Friendships make us thrive
31 Mar 2016 2 Minute Read Article by Emma Kelly
What makes a friendship?
This might be subjective as everyone is looking for something different, but there would certainly be some common ground: mutual respect, trust, the ability to relate and have fun.
Friendships help us to thrive by bringing support, by allowing us to share our fears and secrets and to realise that those crazy thoughts you have in your head are shared by other people.
Often, we are attracted to people that are like us or that we have things in common with. A mutual interest or proximity brings us together and then we find we laugh at the same things, we have the same views on life - or we are totally different and ‘just click’.

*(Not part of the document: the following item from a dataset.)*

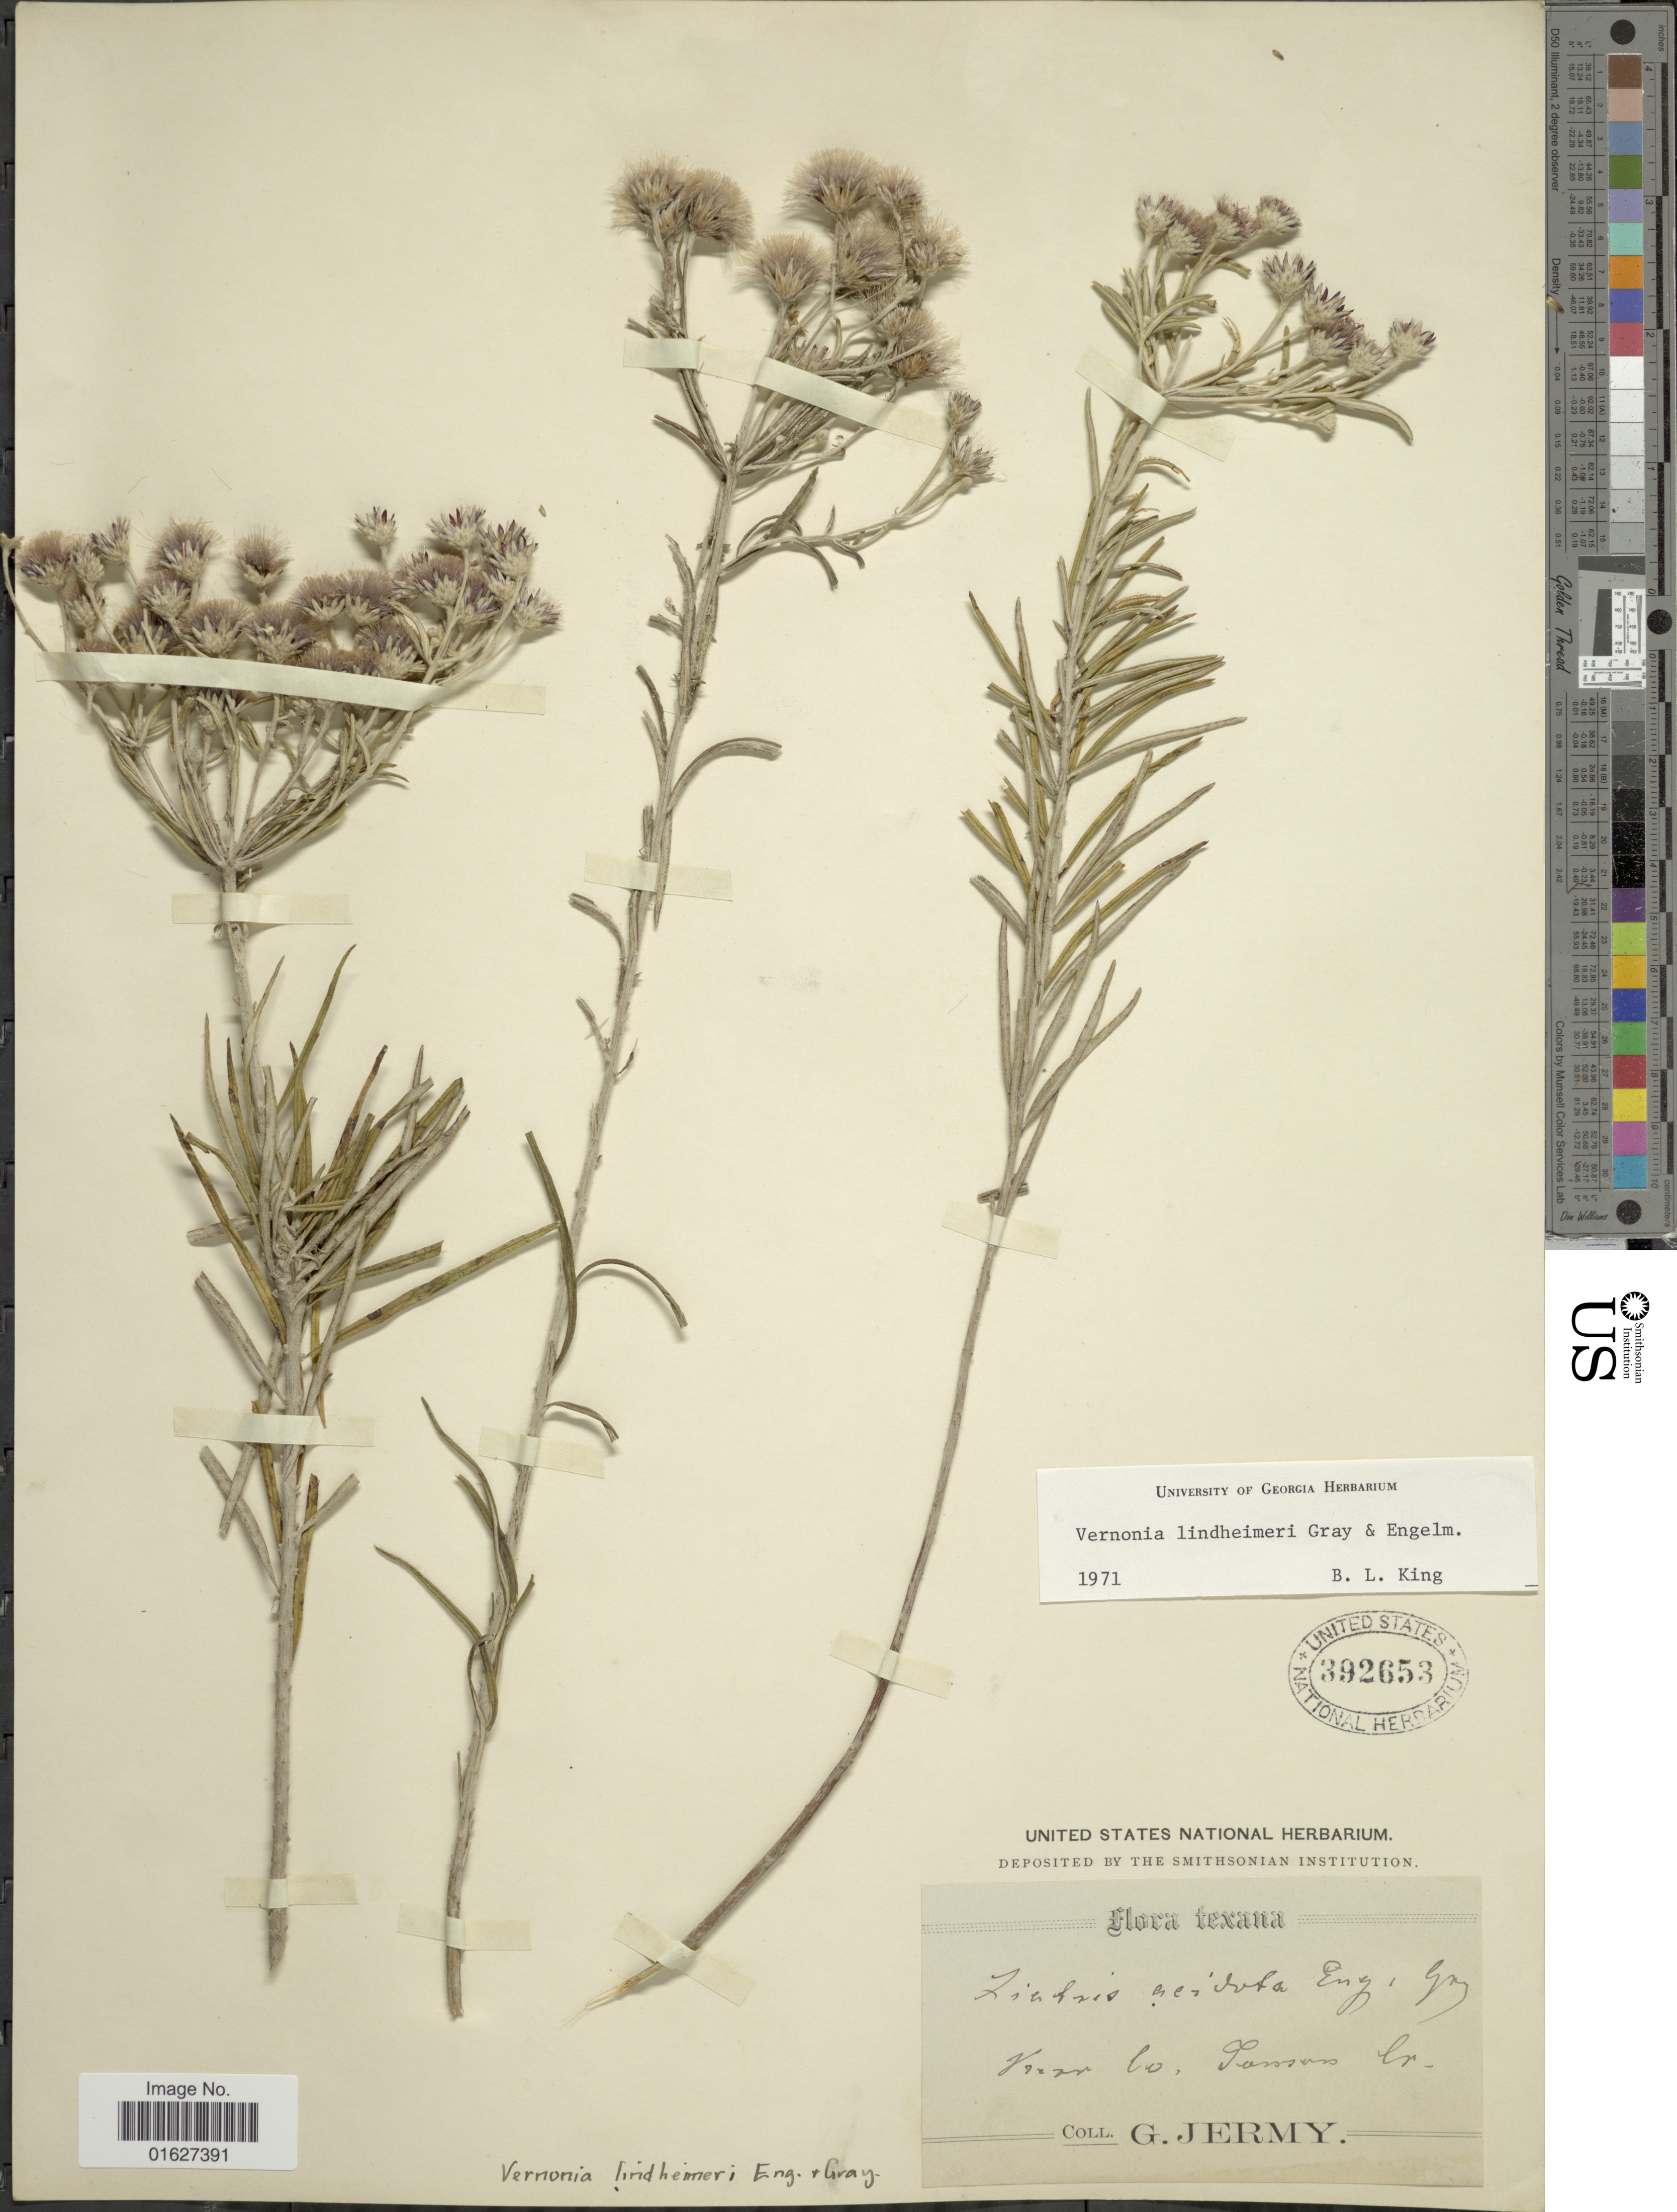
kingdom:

Some friendships stand the test of time and I consider myself super lucky that I have friendships that I have had for most of my life, starting in school.
We’ve celebrated 21sts, weddings and babies, and commiserated break-ups, job losses and other hardships. We have lived across many countries, but have remained tight. We still like each other after all these years, we still make time for each other and we nurture the friendship.
My friends stand out for their support for what I’m doing, regardless of their belief in it. They have enough faith in me and who I am as a person to encourage me to run with whatever I’m doing, even when, on occasion, I’ve been hobbling along.
I’d like to think I’m a pretty decent friend in return. I care, I turn up, I listen and I try not to judge. Being with my friends gives me great joy and I feel very strongly that if you value something, you should nurture it. Find the ingredients to help it flourish and provide these generously.
Disclosure and intimacy are the ingredients that form friendships and we sometimes allow these slowly and with great care, like any relationship, to save us from hurt. Over time these two ingredients become the foundation of friendship. When people know your fears you are vulnerable, they know the real you that doesn’t get disclosed to everyone and there is a reciprocity there that binds us together.
Sometimes friendships are tested and they don’t survive. Everyone is different and forgiveness is a key ingredient to friendships too. People can act in thoughtless, uncaring and unkind ways, sometimes without even meaning to. But if you can move beyond whatever hurt you have endured to remain friends, it’ll undoubtedly be a stronger friendship.
It’s important to ask yourself how you feel about your friends. Do you tell them? Do you make time for them? Do you take the risks to be who you really are with them? Because friendships create a space for us to connect with our true selves, they bring us pleasure and help us face the inevitable challenges life throws at us.